Wednesday, January 7, 2009

What came first?

In the previous posting I mentioned two golden rules of financial management.

  1. Get rid of personal debt and
  2. The sooner you can start saving, the better.

The question now is if I have personal debt (not the same as debt used to finance some business activity like a bond on a rental property), do I re-pay the debt before I start investing into something else like shares, or do I allocate some money to the re-payment and some to investing, or do I invest everything?

In my opinion the answer 90% of the time should be to get rid of the debt before you start investing, BUT, we are experiencing unusual times at the moment and my current opinion falls into the 10%.

Why should one re-pay debt? Here are some reasons:

  • Let's say your bond rate is the same as the current Prime Interest Rate, 15%. So, the bank charges you 15 cents(15%) per year for every rand you borrowed from them to buy your house. Now at the end of the year, you owe them R1.15. If you give them back their R1 rand at the beginning of the year, you saved the 15 cents interest.
  • This 15 cent saving is guaranteed. You know that you will have 15 cents in your pocket at the end of the year if you give your bank back the R1 at the beginning.
  • The 15 cents is tax free. Because you have 15 cents in your pocket at the end of the year because you paid the bank the R1, does not allow the Receiver of Revenue to tax you on it.

Now if you decide to take that same R1 and not give it to the bank as re-payment of your bond, but decide to invest it in a share, the following will apply:

  • You have no idea what the amount of money is the share will give you at the end of the year. It might be 15 cents, 20 cents or even -30 cents. The point is that the return on the share is not guaranteed.
  • The other disadvantage is that the return on the share is taxable.

So, if you re-pay your bond it is the same as getting a guaranteed 15% tax free return on your money.

If you invest the R1 in a share, you don't know what you will get back, if anything, and whatever you get will be taxed.

So why do I say that we currently have to consider our options between re-paying debt and investing in shares? Here are the reasons:

  • You can buy the shares of big, well managed, profitable companies all over the world for on average 35% less than you bought them 12 months ago. Some of these companies will also pay you an annual dividend of up to 5% which is almost tax free.
  • Interest rates in South Africa are coming down so you might only have to pay 12 cent (12%) on every R1 outstanding on your bond soon.
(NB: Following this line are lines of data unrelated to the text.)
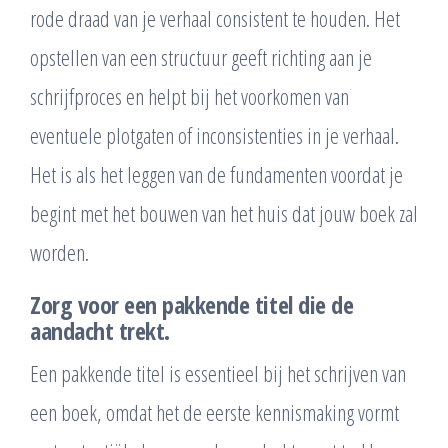
rode draad van je verhaal consistent te houden. Het
opstellen van een structuur geeft richting aan je
schrijfproces en helpt bij het voorkomen van
eventuele plotgaten of inconsistenties in je verhaal.
Het is als het leggen van de fundamenten voordat je
begint met het bouwen van het huis dat jouw boek zal
worden.
Zorg voor een pakkende titel die de
aandacht trekt.
Een pakkende titel is essentieel bij het schrijven van
een boek, omdat het de eerste kennismaking vormt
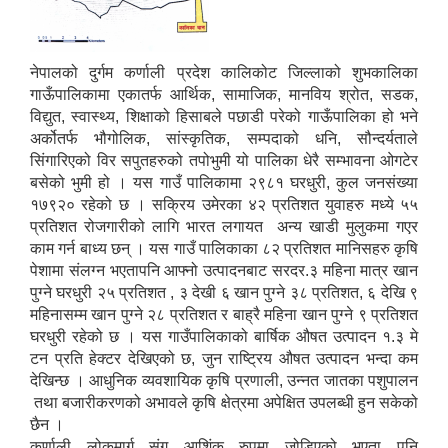
नेपालको दुर्गम कर्णाली प्रदेश कालिकोट जिल्लाको शुभकालिका
गाऊँपालिकामा एकातर्फ आर्थिक, सामाजिक, मानविय श्रोत, सडक,
विद्युत, स्वास्थ्य, शिक्षाको हिसाबले पछाडी परेको गाऊँपालिका हो भने
अर्कोतर्फ भौगोलिक, सांस्कृतिक, सम्पदाको धनि, सौन्दर्यताले
सिंगारिएको विर सपुतहरुको तपोभुमी यो पालिका धेरै सम्भावना ओगटेर
बसेको भुमी हो । यस गाउँ पालिकामा २९८१ घरधुरी, कुल जनसंख्या
१७९२० रहेको छ । सक्रिय उमेरका ४२ प्रतिशत युवाहरु मध्ये ५५
प्रतिशत रोजगारीको लागि भारत लगायत अन्य खाडी मुलुकमा गएर
काम गर्न बाध्य छन् । यस गाउँ पालिकाका ८२ प्रतिशत मानिसहरु कृषि
पेशामा संलग्न भएतापनि आफ्नो उत्पादनबाट सरदर.३ महिना मात्र खान
पुग्ने घरधुरी २५ प्रतिशत , ३ देखी ६ खान पुग्ने ३८ प्रतिशत, ६ देखि ९
महिनासम्म खान पुग्ने २८ प्रतिशत र बाह्रै महिना खान पुग्ने ९ प्रतिशत
घरधुरी रहेको छ । यस गाउँपालिकाको बार्षिक औषत उत्पादन १.३ मे
टन प्रति हेक्टर देखिएको छ, जुन राष्ट्रिय औषत उत्पादन भन्दा कम
देखिन्छ । आधुनिक व्यवशायिक कृषि प्रणाली, उन्नत जातका पशुपालन
तथा बजारीकरणको अभावले कृषि क्षेत्रमा अपेक्षित उपलब्धी हुन सकेको
छैन ।
कर्णाली लोकमार्ग संग आशिंक रुपमा जोडिएको भएता पनि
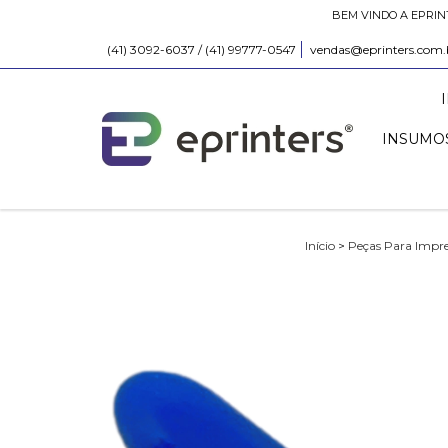
BEM VINDO A EPRIN
(41) 3092-6037 / (41) 99777-0547
vendas@eprinters.com.
INSUMOS
Início
>
Peças Para Impre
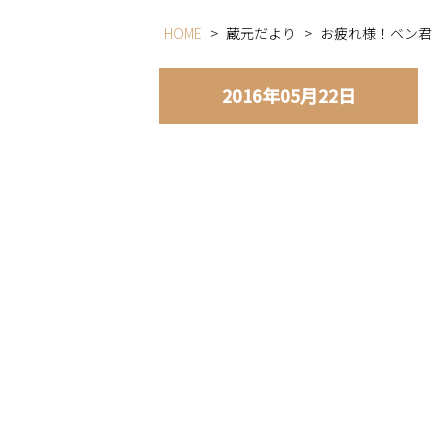
HOME
>
蔵元だより
>
お疲れ様！ベン君
2016年05月22日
To sum up, If you have to decide what to do with an extra R1 in your pocket, ask yourself this question:

- Can I get an after tax, guaranteed return of more than my bond rate by doing something else with the money?

If the answer is yes, then do it, if you don't know and have some appetite for risk, then go 50/50. If you have no debt, start investing.

I will look at some investment alternatives in the next posting.